A version number embedded in each Artist Node record that indicates which data format specification was used to create it. The current schema is version 2. When the data structure changes in the future, the version number increments — allowing older records to be read correctly by systems that understand the versioning.
Plain English: Like file format versions (Word 2003 vs Word 2024), the schema version number tells a computer system exactly how to read a record. It prevents older data from being misinterpreted when the format evolves.
A synchronisation licence (sync) is granted when music is "synchronised" with moving images — used in a film, TV show, advertisement, video game, or online video. Sync fees are negotiated directly and can range from a few hundred dollars for a YouTube ad to millions for a major film. Sync houses and music supervisors are the gatekeepers of these opportunities.
Plain English: When a brand wants your song in their Super Bowl ad, they need a sync licence. It's one of the highest-paying ways music generates revenue — and accurate identity data is what gets you in the room.

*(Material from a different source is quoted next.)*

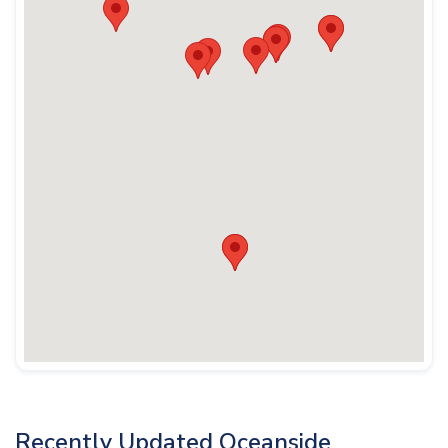
Recently Updated Oceanside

A 128-bit identifier generated using cryptographically secure randomness, standardised in IETF RFC 4122. In version 4 (UUID v4), 122 bits are random — making the probability of collision (two identical UUIDs) astronomically small. Format: xxxxxxxx-xxxx-4xxx-yxxx-xxxxxxxxxxxx. The UUID is the private, unforgeable half of every Artist Node ID.
Plain English: A UUID is an ID so random that even if a billion people generated one at the same time, the chance of two matching would be effectively zero. That randomness is what makes it secure as a bearer credential — nobody can guess yours.